Texto seleccionado:
--

Las Samsung y General Motors de hoy son diferentes. Lejos ha quedado la repetida frase de Charles Wilson en los cincuenta, cuando era secretario de Defensa de EE UU: “Lo que es bueno para nuestro país es bueno para General Motors”. Antes de ocupar ese cargo, Wilson dirigió esa compañía (el actual secretario de Estado, Rex Tillerson, presidía antes ExxonMobil). Pero la globalización ha llevado a las grandes empresas a dispersarse por el mundo. Por ejemplo, del extranjero llega el 65% de las ventas de las empresas que cotizan en la Bolsa española.

Entonces, ¿dónde se localiza el poder en este mundo dislocado? Tres analistas de sistemas complejos del Instituto Federal Suizo de Tecnología de Zúrich han recurrido a las matemáticas para construir un mapa de la estructura del poder económico. Han recabado datos de 43.060 compañías trasnacionales y los han cruzado con su accionariado y facturación. El resultado reveló que 147 firmas controlaban el 40% de la riqueza, casi todas instituciones financieras, como Barclays Bank, JPMorgan Chase y Goldman Sachs.

--

Información registrada:
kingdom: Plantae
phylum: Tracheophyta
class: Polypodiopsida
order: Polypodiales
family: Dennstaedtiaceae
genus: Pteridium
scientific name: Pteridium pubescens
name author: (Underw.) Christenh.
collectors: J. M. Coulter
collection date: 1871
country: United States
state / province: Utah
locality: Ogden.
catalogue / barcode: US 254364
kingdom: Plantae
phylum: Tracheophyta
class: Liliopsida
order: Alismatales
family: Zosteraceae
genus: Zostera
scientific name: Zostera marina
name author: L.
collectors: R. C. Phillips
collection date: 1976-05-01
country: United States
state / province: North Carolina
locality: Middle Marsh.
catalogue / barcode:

--

Trabajo requerido:
(A) ¿Puedes citar del texto sobre el poder económico el fragmento que empieza con las palabras que contienen “Entonces, ¿dónde se” y termina con “y Goldman Sachs.”?
(B) ¿Puedes continuar el texto sobre el poder económico desde el punto en que se interrumpe?
Los registros son material aparte.

Resultados del ejercicio:
(A)
Entonces, ¿dónde se localiza el poder en este mundo dislocado? Tres analistas de sistemas complejos del Instituto Federal Suizo de Tecnología de Zúrich han recurrido a las matemáticas para construir un mapa de la estructura del poder económico. Han recabado datos de 43.060 compañías trasnacionales y los han cruzado con su accionariado y facturación. El resultado reveló que 147 firmas controlaban el 40% de la riqueza, casi todas instituciones financieras, como Barclays Bank, JPMorgan Chase y Goldman Sachs.

(B)
El estudio fue publicado en PLoS Oneen 2011. Uno de sus autores, James Glattfelder, explica que trabajan para actualizar los datos: “La previsión es que la distribución del poder se mantenga concentrada en las manos de unos pocos actores altamente interconectados”.

Este estudio es interesante, pero hay que tener en cuenta que las instituciones financieras no siempre controlan el destino de las empresas en las que participan. Casi siempre, simplemente gestionan un dinero que pertenece a inversores particulares. Glattfelder responde que, desde 1980 y en particular desde la crisis de 2008, se ha producido “una enorme concentración de la propiedad de acciones en manos de unos cuantos inversores institucionales”. Esos inversores suelen ser bancos, fondos de pensiones, seguros o sociedades de inversión que invierten grandes cantidades de dinero.

Desde los noventa, algunas firmas son cada vez más influyentes. Una es BlackRock, la mayor gestora de activos del mundo (maneja cinco billones de dólares, casi cinco veces el PIB español). En mayo, accionistas liderados por esta firma se rebelaron contra la dirección de ExxonMobil para forzar a la empresa a informar sobre sus medidas contra el cambio climático.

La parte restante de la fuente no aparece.